The key difference between Net Revenue Retention (NRR) and Gross Revenue Retention (GRR) in expansion revenue is that NRR measures the incremental amount of net income retained by a company as a result of a new acquisition while GRR measures the incremental cash from generating additional revenue (New Sales).


How to improve your Net Revenue Retention (NRR)

1.   Reducing churn: The most effective churn reduction strategies are focused on the actual causes of unsatisfied customers. So start there. Look for low-hanging fruit, like better signposting to self-serve materials for troubleshooting, for instance. Then invest in the areas that will make the greatest impact, like new features, building out your support or success teams, investing in UX, or revisiting your pricing strategy. Sometimes churn is unintentional as a customer may only have occasional use for your product, or require features you’re not yet supporting.

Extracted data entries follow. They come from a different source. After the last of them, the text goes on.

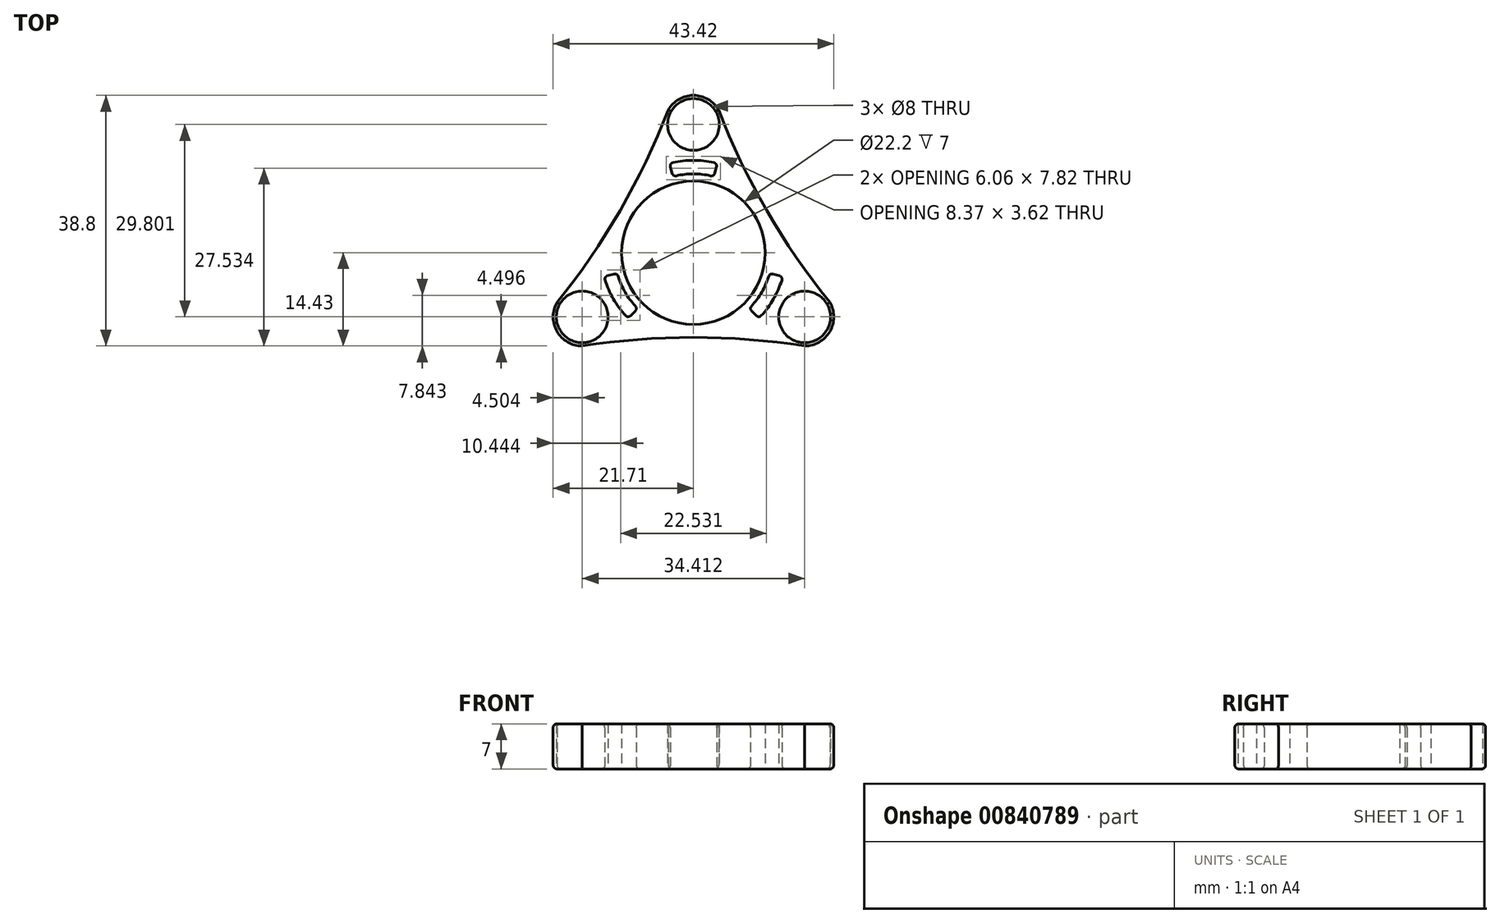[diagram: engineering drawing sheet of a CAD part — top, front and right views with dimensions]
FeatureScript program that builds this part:
annotation { "Feature Type Name" : "Feature", "Feature Type Description" : "" }
export const myFeature = defineFeature(function(context is Context, id is Id, definition is map)
    precondition{}
    {
        {
            var Q0;
            Q0=qCreatedBy(makeId("Top.planeOp"),FACE);
            var sketch = newSketch(context, id + "F0", { "sketchPlane" : qUnion([Q0])});
            skCircle(sketch, "E0", {"center": v(0, 0) * mm, "radius": 11.1 * mm});
            skPoint(sketch, "E1.start.orphan", {"position": v(0, 39.68) * mm});
            skPoint(sketch, "E2.orphan", {"position": v(25, -14.43) * mm});
            skPoint(sketch, "E3.orphan", {"position": v(-25, -14.43) * mm});
            skPoint(sketch, "E4.orphan", {"position": v(0, -14.43) * mm});
            skArc(sketch, "E5", {"start": v(-21.1, -7.68) * mm, "mid": v(-21.1, -12.18) * mm, "end": v(-17.2, -14.43) * mm});
            skArc(sketch, "E6", {"start": v(17.2, -14.43) * mm, "mid": v(21.1, -12.18) * mm, "end": v(21.1, -7.68) * mm});
            skArc(sketch, "E7", {"start": v(3.9, 22.12) * mm, "mid": v(0, 24.37) * mm, "end": v(-3.9, 22.12) * mm});
            skCircle(sketch, "E8", {"center": v(-17.2, -9.93) * mm, "radius": 4 * mm});
            skCircle(sketch, "E9", {"center": v(0, 19.87) * mm, "radius": 4 * mm});
            skCircle(sketch, "E10", {"center": v(17.2, -9.93) * mm, "radius": 4 * mm});
            skArc(sketch, "E11", {"start": v(-13.68, -4.22) * mm, "mid": v(-12.4, -7.16) * mm, "end": v(-10.5, -9.73) * mm});
            skArc(sketch, "E12", {"start": v(-11.65, -3.64) * mm, "mid": v(-10.57, -6.1) * mm, "end": v(-8.97, -8.27) * mm});
            skLineSegment(sketch, "E13", {"start": v(-12.28, -3.29) * mm, "end": v(-13.32, -3.57) * mm});
            skLineSegment(sketch, "E14", {"start": v(8.99, -8.99) * mm, "end": v(9.75, -9.75) * mm});
            skPoint(sketch, "E15.endSnap0", {"position": v(6.25, -3.6) * mm});
            skLineSegment(sketch, "E16", {"start": v(12.28, -3.29) * mm, "end": v(13.32, -3.57) * mm});
            skLineSegment(sketch, "E17.trimOffspring", {"start": v(-8.99, -8.99) * mm, "end": v(-9.75, -9.75) * mm});
            skLineSegment(sketch, "E18", {"start": v(-3.29, 12.28) * mm, "end": v(-3.57, 13.32) * mm});
            skLineSegment(sketch, "E19.trimOffspring", {"start": v(3.29, 12.28) * mm, "end": v(3.57, 13.32) * mm});
            skArc(sketch, "E20.trimOffspring", {"start": v(8.97, -8.27) * mm, "mid": v(10.57, -6.1) * mm, "end": v(11.65, -3.64) * mm});
            skArc(sketch, "E21.trimOffspring", {"start": v(10.5, -9.73) * mm, "mid": v(12.4, -7.16) * mm, "end": v(13.68, -4.22) * mm});
            skArc(sketch, "E22.trimOffspring", {"start": v(2.68, 11.9) * mm, "mid": v(0, 12.2) * mm, "end": v(-2.68, 11.9) * mm});
            skArc(sketch, "E23.trimOffspring", {"start": v(3.18, 13.95) * mm, "mid": v(0, 14.31) * mm, "end": v(-3.18, 13.95) * mm});
            skPoint(sketch, "E24.visualSharp", {"position": v(-3.16, 11.79) * mm});
            skArc(sketch, "E24.filletArc", {"start": v(-3.29, 12.28) * mm, "mid": v(-3.06, 11.97) * mm, "end": v(-2.68, 11.9) * mm});
            skPoint(sketch, "E25.visualSharp", {"position": v(3.16, 11.79) * mm});
            skArc(sketch, "E25.filletArc", {"start": v(2.68, 11.9) * mm, "mid": v(3.06, 11.97) * mm, "end": v(3.29, 12.28) * mm});
            skPoint(sketch, "E26.visualSharp", {"position": v(3.7, 13.83) * mm});
            skArc(sketch, "E26.filletArc", {"start": v(3.57, 13.32) * mm, "mid": v(3.51, 13.72) * mm, "end": v(3.18, 13.95) * mm});
            skPoint(sketch, "E27.visualSharp", {"position": v(-3.7, 13.83) * mm});
            skArc(sketch, "E27.filletArc", {"start": v(-3.18, 13.95) * mm, "mid": v(-3.51, 13.72) * mm, "end": v(-3.57, 13.32) * mm});
            skPoint(sketch, "E28.visualSharp", {"position": v(13.83, -3.7) * mm});
            skArc(sketch, "E28.filletArc", {"start": v(13.68, -4.22) * mm, "mid": v(13.64, -3.82) * mm, "end": v(13.32, -3.57) * mm});
            skPoint(sketch, "E29.visualSharp", {"position": v(11.79, -3.16) * mm});
            skArc(sketch, "E29.filletArc", {"start": v(12.28, -3.29) * mm, "mid": v(11.9, -3.34) * mm, "end": v(11.65, -3.64) * mm});
            skPoint(sketch, "E30.visualSharp", {"position": v(8.63, -8.63) * mm});
            skArc(sketch, "E30.filletArc", {"start": v(8.97, -8.27) * mm, "mid": v(8.84, -8.63) * mm, "end": v(8.99, -8.99) * mm});
            skPoint(sketch, "E31.visualSharp", {"position": v(10.12, -10.12) * mm});
            skArc(sketch, "E31.filletArc", {"start": v(9.75, -9.75) * mm, "mid": v(10.12, -9.9) * mm, "end": v(10.5, -9.73) * mm});
            skPoint(sketch, "E32.visualSharp", {"position": v(-13.83, -3.7) * mm});
            skArc(sketch, "E32.filletArc", {"start": v(-13.32, -3.57) * mm, "mid": v(-13.64, -3.82) * mm, "end": v(-13.68, -4.22) * mm});
            skPoint(sketch, "E33.visualSharp", {"position": v(-11.79, -3.16) * mm});
            skArc(sketch, "E33.filletArc", {"start": v(-11.65, -3.64) * mm, "mid": v(-11.9, -3.34) * mm, "end": v(-12.28, -3.29) * mm});
            skPoint(sketch, "E34.visualSharp", {"position": v(-8.63, -8.63) * mm});
            skArc(sketch, "E34.filletArc", {"start": v(-8.99, -8.99) * mm, "mid": v(-8.84, -8.63) * mm, "end": v(-8.97, -8.27) * mm});
            skPoint(sketch, "E35.visualSharp", {"position": v(-10.12, -10.12) * mm});
            skArc(sketch, "E35.filletArc", {"start": v(-10.5, -9.73) * mm, "mid": v(-10.12, -9.9) * mm, "end": v(-9.75, -9.75) * mm});
            skArc(sketch, "E36", {"start": v(-21.1, -7.68) * mm, "mid": v(-11.34, 6.55) * mm, "end": v(-3.9, 22.12) * mm});
            skArc(sketch, "E37", {"start": v(3.9, 22.12) * mm, "mid": v(11.34, 6.55) * mm, "end": v(21.1, -7.68) * mm});
            skArc(sketch, "E38", {"start": v(17.2, -14.43) * mm, "mid": v(0, -13.1) * mm, "end": v(-17.2, -14.43) * mm});
            skSolve(sketch);
        }
        {
            var Q0;
            Q0=makeQuery(id+"F0.imprint","IMPRINT",FACE,{"disambiguationData":[TD([[makeQuery(id+"F0.imprint","IMPRINT",EDGE,{"derivedFrom":sQuery(id+"F0.wireOp",EDGE,"E0")}),-1.0]])]});
            extrude(context, id + "F1", {"entities" : qUnion([Q0]), "depth" : 7 * mm, "offsetDistance" : 25 * mm});
        }
        {
            var Q0;
            Q0=makeQuery(id+"F1.opExtrude","CAP_EDGE",EDGE,{"disambiguationData":[OSD([sQuery(id+"F0.wireOp",EDGE,"E36")])],"isStart":false});
            var Q1;
            Q1=makeQuery(id+"F1.opExtrude","CAP_EDGE",EDGE,{"disambiguationData":[OSD([sQuery(id+"F0.wireOp",EDGE,"E37")])],"isStart":false});
            var Q2;
            Q2=makeQuery(id+"F1.opExtrude","CAP_EDGE",EDGE,{"disambiguationData":[OSD([sQuery(id+"F0.wireOp",EDGE,"E7")])],"isStart":false});
            var Q3;
            Q3=makeQuery(id+"F1.opExtrude","CAP_EDGE",EDGE,{"disambiguationData":[OSD([sQuery(id+"F0.wireOp",EDGE,"E5")])],"isStart":false});
            var Q4;
            Q4=makeQuery(id+"F1.opExtrude","CAP_EDGE",EDGE,{"disambiguationData":[OSD([sQuery(id+"F0.wireOp",EDGE,"E38")])],"isStart":false});
            var Q5;
            Q5=makeQuery(id+"F1.opExtrude","CAP_EDGE",EDGE,{"disambiguationData":[OSD([sQuery(id+"F0.wireOp",EDGE,"E6")])],"isStart":false});
            var Q6;
            Q6=makeQuery(id+"F1.opExtrude","CAP_EDGE",EDGE,{"disambiguationData":[OSD([sQuery(id+"F0.wireOp",EDGE,"E20.trimOffspring")])],"isStart":false});
            var Q7;
            Q7=makeQuery(id+"F1.opExtrude","CAP_EDGE",EDGE,{"disambiguationData":[OSD([sQuery(id+"F0.wireOp",EDGE,"E12")])],"isStart":false});
            var Q8;
            Q8=makeQuery(id+"F1.opExtrude","CAP_EDGE",EDGE,{"disambiguationData":[OSD([sQuery(id+"F0.wireOp",EDGE,"E23.trimOffspring")])],"isStart":false});
            var Q9;
            Q9=makeQuery(id+"F1.opExtrude","CAP_EDGE",EDGE,{"disambiguationData":[OSD([sQuery(id+"F0.wireOp",EDGE,"E23.trimOffspring")])],"isStart":true});
            var Q10;
            Q10=makeQuery(id+"F1.opExtrude","CAP_EDGE",EDGE,{"disambiguationData":[OSD([sQuery(id+"F0.wireOp",EDGE,"E21.trimOffspring")])],"isStart":true});
            var Q11;
            Q11=makeQuery(id+"F1.opExtrude","CAP_EDGE",EDGE,{"disambiguationData":[OSD([sQuery(id+"F0.wireOp",EDGE,"E11")])],"isStart":true});
            var Q12;
            Q12=makeQuery(id+"F1.opExtrude","CAP_EDGE",EDGE,{"disambiguationData":[OSD([sQuery(id+"F0.wireOp",EDGE,"E36")])],"isStart":true});
            var Q13;
            Q13=makeQuery(id+"F1.opExtrude","CAP_EDGE",EDGE,{"disambiguationData":[OSD([sQuery(id+"F0.wireOp",EDGE,"E5")])],"isStart":true});
            var Q14;
            Q14=makeQuery(id+"F1.opExtrude","CAP_EDGE",EDGE,{"disambiguationData":[OSD([sQuery(id+"F0.wireOp",EDGE,"E38")])],"isStart":true});
            var Q15;
            Q15=makeQuery(id+"F1.opExtrude","CAP_EDGE",EDGE,{"disambiguationData":[OSD([sQuery(id+"F0.wireOp",EDGE,"E6")])],"isStart":true});
            var Q16;
            Q16=makeQuery(id+"F1.opExtrude","CAP_EDGE",EDGE,{"disambiguationData":[OSD([sQuery(id+"F0.wireOp",EDGE,"E37")])],"isStart":true});
            var Q17;
            Q17=makeQuery(id+"F1.opExtrude","CAP_EDGE",EDGE,{"disambiguationData":[OSD([sQuery(id+"F0.wireOp",EDGE,"E7")])],"isStart":true});
            fillet(context, id + "F2", {"entities" : qUnion([Q0, Q1, Q2, Q3, Q4, Q5, Q6, Q7, Q8, Q9, Q10, Q11, Q12, Q13, Q14, Q15, Q16, Q17]), "radius" : .6 * mm, "tangentPropagation" : true, "allowEdgeOverflow" : false});
        }
    });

To reduce churn, analyze why churn occurs, engage with customers, educate customers, offer incentives and find the target audience.

2.   Improve upselling and cross-selling: Focusing on the value metrics that are most important to your client segments is one of the greatest methods to increase income from your current customer base and improve net revenue retention. You may design your price and packaging in a way that encourages clients to gradually increase their spending after you have a clear understanding of the value of the solution your product provides. Testing and reviewing this are necessary as the market changes and as you enter new markets or sectors and this leads to a profitable business. Customer retention is the key to expanding revenue in business.

3.   Limiting downgrades: Downgrades can be utilized as a churn avoidance strategy since they are preferable to churn. Customers who have initiated a cancellation process or contacted you to discontinue their membership might, for example, be given the choice to stop their subscription or lower their subscription tier. Many of the strategies you use to lower attrition will also likely lower downgrades. Downgrades, however, can also be the result of upgrading at the wrong time or upfront purchase of the incorrect subscription or product. Similar to churn research, you should analyze customer downgrade reasons to identify any underlying patterns you can address and raise customer retention rates.